Desktop artifacts: http://i.imgur.com/MuEpwRu.jpg
 
Solution

It can be VRAM or it can be the GPU itself after it switches from legacy-mode to accelerated mode.

Either way, there is nothing you can do about it to fix this yourself so you need a replacement or repair anyway.

InvalidError

Titan
Moderator
The text boot screens are just that: text. Instead of using memory to display graphics, they use memory for the character buffer and then a character table to generate the display output so it is quite possible for this ~8KB of memory to not be affected by any memory corruption issues you might have.

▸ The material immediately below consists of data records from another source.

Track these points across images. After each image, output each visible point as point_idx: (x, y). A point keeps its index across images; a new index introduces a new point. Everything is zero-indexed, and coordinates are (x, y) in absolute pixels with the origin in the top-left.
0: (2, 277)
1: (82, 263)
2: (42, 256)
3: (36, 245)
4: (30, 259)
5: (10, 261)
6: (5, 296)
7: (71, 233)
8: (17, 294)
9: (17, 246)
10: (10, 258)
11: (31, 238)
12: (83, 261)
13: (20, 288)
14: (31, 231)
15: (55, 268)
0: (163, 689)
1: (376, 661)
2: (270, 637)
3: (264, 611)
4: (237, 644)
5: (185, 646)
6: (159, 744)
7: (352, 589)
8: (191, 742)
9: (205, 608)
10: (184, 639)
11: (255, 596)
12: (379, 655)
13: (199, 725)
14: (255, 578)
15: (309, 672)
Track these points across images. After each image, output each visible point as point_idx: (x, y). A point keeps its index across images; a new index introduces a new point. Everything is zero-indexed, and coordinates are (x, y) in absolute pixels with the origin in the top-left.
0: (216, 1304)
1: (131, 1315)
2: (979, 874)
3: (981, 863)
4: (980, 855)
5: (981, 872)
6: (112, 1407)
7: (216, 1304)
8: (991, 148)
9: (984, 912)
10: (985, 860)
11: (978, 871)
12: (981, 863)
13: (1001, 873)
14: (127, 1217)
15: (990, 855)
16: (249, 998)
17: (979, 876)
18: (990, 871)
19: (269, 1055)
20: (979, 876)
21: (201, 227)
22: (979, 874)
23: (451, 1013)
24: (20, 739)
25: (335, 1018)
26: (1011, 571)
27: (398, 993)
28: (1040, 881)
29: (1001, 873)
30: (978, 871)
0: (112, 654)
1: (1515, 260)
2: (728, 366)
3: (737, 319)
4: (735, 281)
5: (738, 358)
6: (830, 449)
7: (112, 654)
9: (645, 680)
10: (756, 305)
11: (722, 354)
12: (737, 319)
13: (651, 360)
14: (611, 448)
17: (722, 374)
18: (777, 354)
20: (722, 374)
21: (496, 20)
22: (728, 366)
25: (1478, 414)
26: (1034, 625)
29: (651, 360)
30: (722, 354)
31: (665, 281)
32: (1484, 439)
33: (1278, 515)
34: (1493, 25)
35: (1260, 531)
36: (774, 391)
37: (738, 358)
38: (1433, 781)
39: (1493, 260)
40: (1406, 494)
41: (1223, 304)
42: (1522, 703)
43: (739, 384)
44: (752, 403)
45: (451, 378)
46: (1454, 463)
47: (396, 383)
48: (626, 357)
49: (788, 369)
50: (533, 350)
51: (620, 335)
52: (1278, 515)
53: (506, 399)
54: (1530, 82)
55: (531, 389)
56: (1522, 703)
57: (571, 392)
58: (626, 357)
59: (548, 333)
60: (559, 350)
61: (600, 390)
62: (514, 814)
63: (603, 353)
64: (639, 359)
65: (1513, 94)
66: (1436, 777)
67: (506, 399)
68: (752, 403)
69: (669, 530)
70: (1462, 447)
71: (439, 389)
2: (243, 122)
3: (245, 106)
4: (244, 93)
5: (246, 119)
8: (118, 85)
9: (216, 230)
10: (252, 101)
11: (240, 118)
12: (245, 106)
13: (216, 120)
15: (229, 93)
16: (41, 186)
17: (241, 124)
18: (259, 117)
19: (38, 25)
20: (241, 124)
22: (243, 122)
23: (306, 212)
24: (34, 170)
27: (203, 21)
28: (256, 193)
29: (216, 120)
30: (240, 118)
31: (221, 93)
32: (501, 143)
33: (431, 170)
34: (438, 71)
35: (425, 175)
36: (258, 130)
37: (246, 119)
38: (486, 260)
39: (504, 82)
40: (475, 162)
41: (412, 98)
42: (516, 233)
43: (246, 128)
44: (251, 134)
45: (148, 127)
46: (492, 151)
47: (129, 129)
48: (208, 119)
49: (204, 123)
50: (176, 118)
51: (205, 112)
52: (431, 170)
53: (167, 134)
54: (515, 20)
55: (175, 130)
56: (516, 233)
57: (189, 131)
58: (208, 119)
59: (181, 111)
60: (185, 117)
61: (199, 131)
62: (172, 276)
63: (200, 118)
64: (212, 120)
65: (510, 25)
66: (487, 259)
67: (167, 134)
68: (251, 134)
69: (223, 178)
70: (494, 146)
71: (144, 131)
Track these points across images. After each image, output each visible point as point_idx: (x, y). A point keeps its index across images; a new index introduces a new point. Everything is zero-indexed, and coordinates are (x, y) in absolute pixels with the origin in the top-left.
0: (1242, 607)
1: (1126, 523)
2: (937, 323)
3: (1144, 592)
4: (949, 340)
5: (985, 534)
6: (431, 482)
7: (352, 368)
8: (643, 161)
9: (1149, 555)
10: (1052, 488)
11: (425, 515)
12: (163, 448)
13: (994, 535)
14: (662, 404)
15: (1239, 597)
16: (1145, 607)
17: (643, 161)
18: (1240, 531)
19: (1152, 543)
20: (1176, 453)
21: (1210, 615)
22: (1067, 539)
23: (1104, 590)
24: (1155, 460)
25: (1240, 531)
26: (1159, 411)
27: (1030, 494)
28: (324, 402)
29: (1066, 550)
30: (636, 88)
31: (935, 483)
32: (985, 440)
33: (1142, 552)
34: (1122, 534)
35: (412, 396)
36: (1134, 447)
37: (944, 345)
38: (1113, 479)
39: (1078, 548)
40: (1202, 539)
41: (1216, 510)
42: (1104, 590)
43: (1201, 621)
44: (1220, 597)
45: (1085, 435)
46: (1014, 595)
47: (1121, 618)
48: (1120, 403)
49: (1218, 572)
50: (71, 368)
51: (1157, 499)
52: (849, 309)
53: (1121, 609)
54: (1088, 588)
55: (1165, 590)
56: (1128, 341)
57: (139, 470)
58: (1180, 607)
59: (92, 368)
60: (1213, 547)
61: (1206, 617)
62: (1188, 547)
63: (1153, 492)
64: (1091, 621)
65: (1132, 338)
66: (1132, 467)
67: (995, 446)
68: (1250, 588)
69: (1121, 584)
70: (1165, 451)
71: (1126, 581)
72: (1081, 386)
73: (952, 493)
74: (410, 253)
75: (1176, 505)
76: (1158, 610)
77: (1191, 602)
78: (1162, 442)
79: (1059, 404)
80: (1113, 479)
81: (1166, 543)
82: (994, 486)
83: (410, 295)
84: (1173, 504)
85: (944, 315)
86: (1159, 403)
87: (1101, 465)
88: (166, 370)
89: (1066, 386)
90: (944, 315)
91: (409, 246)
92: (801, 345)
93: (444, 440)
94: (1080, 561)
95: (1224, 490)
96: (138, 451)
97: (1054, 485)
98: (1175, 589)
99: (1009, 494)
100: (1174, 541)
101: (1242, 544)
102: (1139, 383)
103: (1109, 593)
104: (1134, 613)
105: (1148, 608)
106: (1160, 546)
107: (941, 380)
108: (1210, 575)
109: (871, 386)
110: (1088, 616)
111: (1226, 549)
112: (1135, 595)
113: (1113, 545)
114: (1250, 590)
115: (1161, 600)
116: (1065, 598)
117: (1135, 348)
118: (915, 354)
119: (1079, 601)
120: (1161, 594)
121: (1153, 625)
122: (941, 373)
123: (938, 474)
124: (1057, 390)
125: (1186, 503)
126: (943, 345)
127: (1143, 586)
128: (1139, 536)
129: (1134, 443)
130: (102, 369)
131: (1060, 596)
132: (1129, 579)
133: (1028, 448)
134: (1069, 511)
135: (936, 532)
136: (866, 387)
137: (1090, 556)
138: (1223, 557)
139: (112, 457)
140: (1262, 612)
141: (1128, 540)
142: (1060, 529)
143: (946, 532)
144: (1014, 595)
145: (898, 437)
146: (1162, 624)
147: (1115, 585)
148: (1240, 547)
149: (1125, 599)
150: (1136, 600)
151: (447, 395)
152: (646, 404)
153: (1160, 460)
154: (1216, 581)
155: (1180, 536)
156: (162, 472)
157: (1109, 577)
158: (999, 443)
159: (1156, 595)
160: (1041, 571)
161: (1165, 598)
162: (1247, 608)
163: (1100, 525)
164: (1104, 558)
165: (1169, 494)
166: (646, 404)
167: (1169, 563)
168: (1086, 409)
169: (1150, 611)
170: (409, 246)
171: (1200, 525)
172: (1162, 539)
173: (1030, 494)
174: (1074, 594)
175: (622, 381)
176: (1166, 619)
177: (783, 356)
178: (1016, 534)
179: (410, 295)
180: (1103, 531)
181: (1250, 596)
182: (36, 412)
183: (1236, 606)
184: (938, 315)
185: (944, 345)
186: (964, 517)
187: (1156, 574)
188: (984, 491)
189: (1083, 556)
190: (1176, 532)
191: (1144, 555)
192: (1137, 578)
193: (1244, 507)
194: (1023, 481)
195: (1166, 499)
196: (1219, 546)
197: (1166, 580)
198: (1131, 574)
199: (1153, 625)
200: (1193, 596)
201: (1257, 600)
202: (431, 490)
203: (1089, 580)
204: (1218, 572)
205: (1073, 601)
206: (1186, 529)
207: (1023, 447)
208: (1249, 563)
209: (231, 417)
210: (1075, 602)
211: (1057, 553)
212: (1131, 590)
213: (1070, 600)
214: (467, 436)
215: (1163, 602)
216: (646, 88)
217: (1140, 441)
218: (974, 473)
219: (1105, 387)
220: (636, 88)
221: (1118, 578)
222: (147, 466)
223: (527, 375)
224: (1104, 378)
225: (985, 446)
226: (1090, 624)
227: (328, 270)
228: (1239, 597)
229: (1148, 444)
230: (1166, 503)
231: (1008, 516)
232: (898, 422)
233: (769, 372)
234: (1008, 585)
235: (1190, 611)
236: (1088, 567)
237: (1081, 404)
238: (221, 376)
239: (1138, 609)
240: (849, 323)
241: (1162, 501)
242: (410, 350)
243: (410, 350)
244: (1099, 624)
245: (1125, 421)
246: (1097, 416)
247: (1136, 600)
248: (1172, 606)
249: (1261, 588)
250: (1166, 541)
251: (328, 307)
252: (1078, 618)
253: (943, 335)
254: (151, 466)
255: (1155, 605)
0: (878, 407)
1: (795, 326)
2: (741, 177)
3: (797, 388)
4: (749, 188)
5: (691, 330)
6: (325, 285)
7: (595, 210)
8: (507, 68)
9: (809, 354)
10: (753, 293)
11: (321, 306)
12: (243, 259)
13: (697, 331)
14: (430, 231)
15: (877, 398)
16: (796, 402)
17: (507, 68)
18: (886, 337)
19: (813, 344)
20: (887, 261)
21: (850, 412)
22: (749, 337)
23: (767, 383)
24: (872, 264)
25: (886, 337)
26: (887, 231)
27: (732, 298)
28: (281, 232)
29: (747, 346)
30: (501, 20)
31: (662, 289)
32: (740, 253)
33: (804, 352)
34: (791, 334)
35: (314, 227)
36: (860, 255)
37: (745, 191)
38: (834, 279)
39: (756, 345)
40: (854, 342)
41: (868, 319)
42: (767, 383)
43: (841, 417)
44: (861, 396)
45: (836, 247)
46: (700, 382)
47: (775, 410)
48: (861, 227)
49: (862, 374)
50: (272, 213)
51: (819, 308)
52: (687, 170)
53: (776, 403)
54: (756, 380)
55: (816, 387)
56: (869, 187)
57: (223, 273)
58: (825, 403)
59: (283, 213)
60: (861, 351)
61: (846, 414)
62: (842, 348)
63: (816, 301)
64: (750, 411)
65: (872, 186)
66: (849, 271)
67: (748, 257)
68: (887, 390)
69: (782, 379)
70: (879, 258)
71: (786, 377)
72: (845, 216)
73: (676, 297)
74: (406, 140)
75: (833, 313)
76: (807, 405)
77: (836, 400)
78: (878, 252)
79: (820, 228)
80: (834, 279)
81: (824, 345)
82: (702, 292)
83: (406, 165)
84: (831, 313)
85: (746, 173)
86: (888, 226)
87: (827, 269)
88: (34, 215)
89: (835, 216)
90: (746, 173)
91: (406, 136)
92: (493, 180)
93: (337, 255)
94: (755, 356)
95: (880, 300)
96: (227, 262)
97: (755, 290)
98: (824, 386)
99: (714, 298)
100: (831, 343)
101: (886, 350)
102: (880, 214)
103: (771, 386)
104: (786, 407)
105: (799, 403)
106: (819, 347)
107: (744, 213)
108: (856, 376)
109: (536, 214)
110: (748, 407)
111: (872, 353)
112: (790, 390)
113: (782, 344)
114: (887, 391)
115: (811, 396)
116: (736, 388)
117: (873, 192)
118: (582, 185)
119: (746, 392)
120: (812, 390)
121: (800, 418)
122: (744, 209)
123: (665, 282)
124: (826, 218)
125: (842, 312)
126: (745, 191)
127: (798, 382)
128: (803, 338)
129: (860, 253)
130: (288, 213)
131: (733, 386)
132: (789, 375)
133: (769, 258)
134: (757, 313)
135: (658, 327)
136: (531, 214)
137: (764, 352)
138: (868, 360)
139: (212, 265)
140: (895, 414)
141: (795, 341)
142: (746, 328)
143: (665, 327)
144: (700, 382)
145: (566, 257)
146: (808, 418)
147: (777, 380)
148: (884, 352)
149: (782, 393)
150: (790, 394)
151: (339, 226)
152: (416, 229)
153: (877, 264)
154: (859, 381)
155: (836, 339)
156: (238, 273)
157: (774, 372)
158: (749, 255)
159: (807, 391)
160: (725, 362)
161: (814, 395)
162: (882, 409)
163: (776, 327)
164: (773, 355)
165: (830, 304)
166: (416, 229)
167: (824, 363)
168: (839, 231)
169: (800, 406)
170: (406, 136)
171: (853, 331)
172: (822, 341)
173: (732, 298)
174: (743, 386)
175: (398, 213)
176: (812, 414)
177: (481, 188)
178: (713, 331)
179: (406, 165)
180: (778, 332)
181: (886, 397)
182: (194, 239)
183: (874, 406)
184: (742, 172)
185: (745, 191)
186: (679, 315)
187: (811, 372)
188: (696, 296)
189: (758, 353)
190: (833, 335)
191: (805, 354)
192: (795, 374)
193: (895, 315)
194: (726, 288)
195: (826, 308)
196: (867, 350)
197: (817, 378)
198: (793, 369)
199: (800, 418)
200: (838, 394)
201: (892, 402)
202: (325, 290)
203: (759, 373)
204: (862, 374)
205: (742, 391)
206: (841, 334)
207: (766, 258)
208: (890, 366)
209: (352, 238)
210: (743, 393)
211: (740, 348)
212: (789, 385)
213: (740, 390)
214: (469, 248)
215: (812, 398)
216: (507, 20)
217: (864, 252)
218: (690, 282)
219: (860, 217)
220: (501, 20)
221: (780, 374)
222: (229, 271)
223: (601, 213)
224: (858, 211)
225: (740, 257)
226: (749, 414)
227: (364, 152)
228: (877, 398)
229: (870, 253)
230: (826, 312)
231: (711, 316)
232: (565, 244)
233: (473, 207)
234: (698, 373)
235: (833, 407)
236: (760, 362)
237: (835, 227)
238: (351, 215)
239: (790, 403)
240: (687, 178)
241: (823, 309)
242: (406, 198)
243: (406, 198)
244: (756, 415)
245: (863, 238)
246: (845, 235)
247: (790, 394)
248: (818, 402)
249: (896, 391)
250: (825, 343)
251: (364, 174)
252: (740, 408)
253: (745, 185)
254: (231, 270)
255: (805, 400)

The graphical UEFI BIOS menus run at something like 16-color 640x480 VESA graphics which uses 150KB and could also slip between corrupt memory addresses.

Yet another possibility is that during pre-driver time, the GPU's firmware is setting GPU clock, memory clock, voltages and other values at much more conservative levels than drivers do since GPU acceleration is disabled until drivers are loaded. Until then, the GPU is nothing more than a dumb frame buffer, replaying whatever the CPU put in the frame-buffer out on the displays.
 

lyravega

Reputable
Jul 22, 2014
4
0
4,510


As I've mentioned, Windows safe mode (where standard Windows VGA drivers are loaded) is artifact-free. Though I understand what you are saying; where I said "till real drivers are loaded", you used a more accurate term "GPU acceleration".

I assume you are inclined towards bad VRAM as well, correct?
 

InvalidError

Titan
Moderator

It can be VRAM or it can be the GPU itself after it switches from legacy-mode to accelerated mode.

Either way, there is nothing you can do about it to fix this yourself so you need a replacement or repair anyway.
 
Solution

I think the VRAM is faulty. Try and return the card and get a new one.